从函数列表返回函数的python函数

Question

I want to make following function:

 1)input is a number. 
 2)functions are indexed, return a function whose index matches given number

here's what I came up with:

def foo_selector(whatfoo):
    def foo1():
        return
    def foo2():
        return
    def foo3():
        return
    ...

    def foo999():
        return

    #something like return foo[whatfoo]

the problem is, how can I index the functions (foo#)? I can see functions foo1 to foo999 by dir(). however, dir() returns name of such functions, not the functions themselves. In the example, those foo-functions aren't doing anything. However in my program they perform different tasks and I can't automatically generate them. I write them myself, and have to return them by their name.

Answer 1

Use a decorator to accumulate a list of functions.

func_list = []

def listed_func(func):
    func_list.append(func)
    return func

@listed_func
def foo1():
   pass

@listed_func
def foo2():
   pass

Now you can easily access the functions by index in a list.

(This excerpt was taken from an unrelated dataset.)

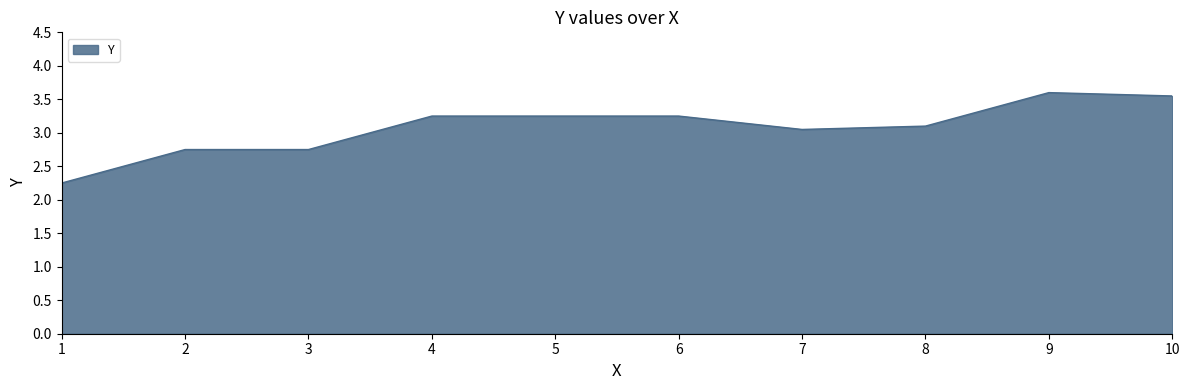

What is the maximum value shown in the chart?

3.6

You could also create a dictionary if you want to access the functions by name:

func_dict = {}

def collected_func(func):
    func_dict[func.__name__] = func
    return func

Or extract the index from the name, and use that as the dict key (since dicts are not ordered, you'll want to sort the keys if you want to iterate over them in some order):

func_dict = {}

def collected_func(func):
    key = int("".join(c for c in func.__name__ if c.isdigit()))
    func_dict[key] = func
    return func

Or explicitly pass the index number to the decorator:

func_dict = {}

def collected_func(key):
    def decorator(func):
        func_dict[key] = func
        return func
    return decorator

@collected_func(12)
def foo():
    pass

Answer 2

You could simply place all of your functions into an array, something like:

def foo_selector(whatfoo):
    def foo1():
        return
    def foo2():
        return
    def foo3():
        return
    ...

    def foo999():
        return

    foo_list = [
        foo1,
        foo2,
        ...
        foo999
    ]

    return foo_list[whatfoo]

Answer 3

Here are a couple other ways you could do it:

eval("foo{}()".format(whatfoo))

or

locals()['foo{}'.format(whatfoo)]